-- BEGIN Provided data --

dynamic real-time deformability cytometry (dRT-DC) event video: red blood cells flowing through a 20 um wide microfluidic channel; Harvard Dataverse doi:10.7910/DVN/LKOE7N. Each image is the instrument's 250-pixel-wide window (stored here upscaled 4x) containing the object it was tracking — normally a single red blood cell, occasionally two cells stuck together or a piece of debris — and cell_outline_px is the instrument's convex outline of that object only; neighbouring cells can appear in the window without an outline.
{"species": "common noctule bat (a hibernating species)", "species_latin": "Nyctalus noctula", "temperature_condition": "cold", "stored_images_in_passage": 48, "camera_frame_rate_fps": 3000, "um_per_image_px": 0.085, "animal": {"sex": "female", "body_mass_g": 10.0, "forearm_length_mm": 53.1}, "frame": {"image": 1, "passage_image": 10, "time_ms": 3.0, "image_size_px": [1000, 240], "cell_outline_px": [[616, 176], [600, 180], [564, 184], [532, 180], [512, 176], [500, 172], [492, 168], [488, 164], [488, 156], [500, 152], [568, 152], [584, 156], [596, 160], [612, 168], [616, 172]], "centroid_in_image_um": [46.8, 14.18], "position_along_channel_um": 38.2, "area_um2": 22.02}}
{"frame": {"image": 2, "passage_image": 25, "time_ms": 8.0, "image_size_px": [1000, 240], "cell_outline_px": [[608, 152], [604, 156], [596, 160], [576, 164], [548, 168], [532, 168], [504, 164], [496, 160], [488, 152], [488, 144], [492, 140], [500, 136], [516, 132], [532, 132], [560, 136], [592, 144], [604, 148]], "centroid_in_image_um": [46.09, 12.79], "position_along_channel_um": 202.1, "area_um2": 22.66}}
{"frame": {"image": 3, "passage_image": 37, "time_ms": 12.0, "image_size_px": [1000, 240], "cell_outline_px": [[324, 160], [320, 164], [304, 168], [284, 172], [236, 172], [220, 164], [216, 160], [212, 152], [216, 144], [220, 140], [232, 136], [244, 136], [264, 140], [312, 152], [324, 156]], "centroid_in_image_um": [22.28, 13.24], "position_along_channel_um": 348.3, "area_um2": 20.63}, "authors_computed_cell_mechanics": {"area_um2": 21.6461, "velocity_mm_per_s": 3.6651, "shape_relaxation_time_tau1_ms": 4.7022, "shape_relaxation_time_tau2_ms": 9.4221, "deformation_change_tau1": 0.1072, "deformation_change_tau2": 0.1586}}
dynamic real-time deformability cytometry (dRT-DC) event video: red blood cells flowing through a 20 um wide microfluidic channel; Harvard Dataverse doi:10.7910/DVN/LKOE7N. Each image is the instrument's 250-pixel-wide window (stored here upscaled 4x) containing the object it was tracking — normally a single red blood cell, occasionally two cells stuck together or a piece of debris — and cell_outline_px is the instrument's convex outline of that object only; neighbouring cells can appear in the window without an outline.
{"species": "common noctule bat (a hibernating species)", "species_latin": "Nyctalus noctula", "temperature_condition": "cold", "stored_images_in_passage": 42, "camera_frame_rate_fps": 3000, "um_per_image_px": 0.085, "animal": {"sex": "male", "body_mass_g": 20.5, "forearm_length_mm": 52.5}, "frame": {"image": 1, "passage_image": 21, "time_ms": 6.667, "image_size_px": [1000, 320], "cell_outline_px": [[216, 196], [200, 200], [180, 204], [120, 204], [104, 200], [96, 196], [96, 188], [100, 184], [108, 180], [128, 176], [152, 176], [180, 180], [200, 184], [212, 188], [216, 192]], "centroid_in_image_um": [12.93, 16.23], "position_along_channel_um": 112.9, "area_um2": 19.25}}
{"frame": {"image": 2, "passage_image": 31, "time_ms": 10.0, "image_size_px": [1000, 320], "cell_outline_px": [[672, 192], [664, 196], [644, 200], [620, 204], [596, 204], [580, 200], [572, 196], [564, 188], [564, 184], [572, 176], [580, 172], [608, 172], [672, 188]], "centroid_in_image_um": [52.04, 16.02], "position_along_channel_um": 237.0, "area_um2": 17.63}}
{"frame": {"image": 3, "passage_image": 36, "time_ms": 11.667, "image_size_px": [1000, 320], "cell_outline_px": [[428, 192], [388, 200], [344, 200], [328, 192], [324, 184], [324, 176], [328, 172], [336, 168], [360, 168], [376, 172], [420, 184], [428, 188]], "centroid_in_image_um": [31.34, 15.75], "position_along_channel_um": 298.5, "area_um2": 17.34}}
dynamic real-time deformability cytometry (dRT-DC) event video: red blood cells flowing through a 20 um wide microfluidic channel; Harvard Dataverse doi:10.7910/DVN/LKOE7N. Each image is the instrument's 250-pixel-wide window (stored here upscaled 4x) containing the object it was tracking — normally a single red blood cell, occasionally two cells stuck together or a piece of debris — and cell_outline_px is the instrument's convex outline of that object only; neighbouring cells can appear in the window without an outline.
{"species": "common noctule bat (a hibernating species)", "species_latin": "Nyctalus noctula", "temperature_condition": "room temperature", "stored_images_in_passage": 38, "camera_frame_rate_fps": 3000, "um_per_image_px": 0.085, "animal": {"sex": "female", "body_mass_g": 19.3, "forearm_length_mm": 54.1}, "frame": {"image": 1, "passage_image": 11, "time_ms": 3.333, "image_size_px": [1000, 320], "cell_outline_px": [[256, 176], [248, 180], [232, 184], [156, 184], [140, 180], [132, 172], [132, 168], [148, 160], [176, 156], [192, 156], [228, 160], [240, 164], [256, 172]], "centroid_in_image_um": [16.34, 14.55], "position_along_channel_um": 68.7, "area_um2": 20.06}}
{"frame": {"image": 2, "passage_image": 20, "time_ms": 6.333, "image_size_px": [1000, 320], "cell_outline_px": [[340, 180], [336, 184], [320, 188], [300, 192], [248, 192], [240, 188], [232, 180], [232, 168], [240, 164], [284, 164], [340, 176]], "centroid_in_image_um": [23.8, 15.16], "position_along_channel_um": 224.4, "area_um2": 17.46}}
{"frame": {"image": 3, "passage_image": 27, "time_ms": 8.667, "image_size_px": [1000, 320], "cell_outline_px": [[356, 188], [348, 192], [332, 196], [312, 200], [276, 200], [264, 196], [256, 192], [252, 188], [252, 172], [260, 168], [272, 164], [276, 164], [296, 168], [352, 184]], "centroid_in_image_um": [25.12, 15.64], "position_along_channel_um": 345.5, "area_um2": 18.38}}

-- END Provided data --

**What the task requires**: Output every entry shown above, exactly.

**Completed task**:
dynamic real-time deformability cytometry (dRT-DC) event video: red blood cells flowing through a 20 um wide microfluidic channel; Harvard Dataverse doi:10.7910/DVN/LKOE7N. Each image is the instrument's 250-pixel-wide window (stored here upscaled 4x) containing the object it was tracking — normally a single red blood cell, occasionally two cells stuck together or a piece of debris — and cell_outline_px is the instrument's convex outline of that object only; neighbouring cells can appear in the window without an outline.
{"species": "common noctule bat (a hibernating species)", "species_latin": "Nyctalus noctula", "temperature_condition": "cold", "stored_images_in_passage": 48, "camera_frame_rate_fps": 3000, "um_per_image_px": 0.085, "animal": {"sex": "female", "body_mass_g": 10.0, "forearm_length_mm": 53.1}, "frame": {"image": 1, "passage_image": 10, "time_ms": 3.0, "image_size_px": [1000, 240], "cell_outline_px": [[616, 176], [600, 180], [564, 184], [532, 180], [512, 176], [500, 172], [492, 168], [488, 164], [488, 156], [500, 152], [568, 152], [584, 156], [596, 160], [612, 168], [616, 172]], "centroid_in_image_um": [46.8, 14.18], "position_along_channel_um": 38.2, "area_um2": 22.02}}
{"frame": {"image": 2, "passage_image": 25, "time_ms": 8.0, "image_size_px": [1000, 240], "cell_outline_px": [[608, 152], [604, 156], [596, 160], [576, 164], [548, 168], [532, 168], [504, 164], [496, 160], [488, 152], [488, 144], [492, 140], [500, 136], [516, 132], [532, 132], [560, 136], [592, 144], [604, 148]], "centroid_in_image_um": [46.09, 12.79], "position_along_channel_um": 202.1, "area_um2": 22.66}}
{"frame": {"image": 3, "passage_image": 37, "time_ms": 12.0, "image_size_px": [1000, 240], "cell_outline_px": [[324, 160], [320, 164], [304, 168], [284, 172], [236, 172], [220, 164], [216, 160], [212, 152], [216, 144], [220, 140], [232, 136], [244, 136], [264, 140], [312, 152], [324, 156]], "centroid_in_image_um": [22.28, 13.24], "position_along_channel_um": 348.3, "area_um2": 20.63}, "authors_computed_cell_mechanics": {"area_um2": 21.6461, "velocity_mm_per_s": 3.6651, "shape_relaxation_time_tau1_ms": 4.7022, "shape_relaxation_time_tau2_ms": 9.4221, "deformation_change_tau1": 0.1072, "deformation_change_tau2": 0.1586}}
dynamic real-time deformability cytometry (dRT-DC) event video: red blood cells flowing through a 20 um wide microfluidic channel; Harvard Dataverse doi:10.7910/DVN/LKOE7N. Each image is the instrument's 250-pixel-wide window (stored here upscaled 4x) containing the object it was tracking — normally a single red blood cell, occasionally two cells stuck together or a piece of debris — and cell_outline_px is the instrument's convex outline of that object only; neighbouring cells can appear in the window without an outline.
{"species": "common noctule bat (a hibernating species)", "species_latin": "Nyctalus noctula", "temperature_condition": "cold", "stored_images_in_passage": 42, "camera_frame_rate_fps": 3000, "um_per_image_px": 0.085, "animal": {"sex": "male", "body_mass_g": 20.5, "forearm_length_mm": 52.5}, "frame": {"image": 1, "passage_image": 21, "time_ms": 6.667, "image_size_px": [1000, 320], "cell_outline_px": [[216, 196], [200, 200], [180, 204], [120, 204], [104, 200], [96, 196], [96, 188], [100, 184], [108, 180], [128, 176], [152, 176], [180, 180], [200, 184], [212, 188], [216, 192]], "centroid_in_image_um": [12.93, 16.23], "position_along_channel_um": 112.9, "area_um2": 19.25}}
{"frame": {"image": 2, "passage_image": 31, "time_ms": 10.0, "image_size_px": [1000, 320], "cell_outline_px": [[672, 192], [664, 196], [644, 200], [620, 204], [596, 204], [580, 200], [572, 196], [564, 188], [564, 184], [572, 176], [580, 172], [608, 172], [672, 188]], "centroid_in_image_um": [52.04, 16.02], "position_along_channel_um": 237.0, "area_um2": 17.63}}
{"frame": {"image": 3, "passage_image": 36, "time_ms": 11.667, "image_size_px": [1000, 320], "cell_outline_px": [[428, 192], [388, 200], [344, 200], [328, 192], [324, 184], [324, 176], [328, 172], [336, 168], [360, 168], [376, 172], [420, 184], [428, 188]], "centroid_in_image_um": [31.34, 15.75], "position_along_channel_um": 298.5, "area_um2": 17.34}}
dynamic real-time deformability cytometry (dRT-DC) event video: red blood cells flowing through a 20 um wide microfluidic channel; Harvard Dataverse doi:10.7910/DVN/LKOE7N. Each image is the instrument's 250-pixel-wide window (stored here upscaled 4x) containing the object it was tracking — normally a single red blood cell, occasionally two cells stuck together or a piece of debris — and cell_outline_px is the instrument's convex outline of that object only; neighbouring cells can appear in the window without an outline.
{"species": "common noctule bat (a hibernating species)", "species_latin": "Nyctalus noctula", "temperature_condition": "room temperature", "stored_images_in_passage": 38, "camera_frame_rate_fps": 3000, "um_per_image_px": 0.085, "animal": {"sex": "female", "body_mass_g": 19.3, "forearm_length_mm": 54.1}, "frame": {"image": 1, "passage_image": 11, "time_ms": 3.333, "image_size_px": [1000, 320], "cell_outline_px": [[256, 176], [248, 180], [232, 184], [156, 184], [140, 180], [132, 172], [132, 168], [148, 160], [176, 156], [192, 156], [228, 160], [240, 164], [256, 172]], "centroid_in_image_um": [16.34, 14.55], "position_along_channel_um": 68.7, "area_um2": 20.06}}
{"frame": {"image": 2, "passage_image": 20, "time_ms": 6.333, "image_size_px": [1000, 320], "cell_outline_px": [[340, 180], [336, 184], [320, 188], [300, 192], [248, 192], [240, 188], [232, 180], [232, 168], [240, 164], [284, 164], [340, 176]], "centroid_in_image_um": [23.8, 15.16], "position_along_channel_um": 224.4, "area_um2": 17.46}}
{"frame": {"image": 3, "passage_image": 27, "time_ms": 8.667, "image_size_px": [1000, 320], "cell_outline_px": [[356, 188], [348, 192], [332, 196], [312, 200], [276, 200], [264, 196], [256, 192], [252, 188], [252, 172], [260, 168], [272, 164], [276, 164], [296, 168], [352, 184]], "centroid_in_image_um": [25.12, 15.64], "position_along_channel_um": 345.5, "area_um2": 18.38}}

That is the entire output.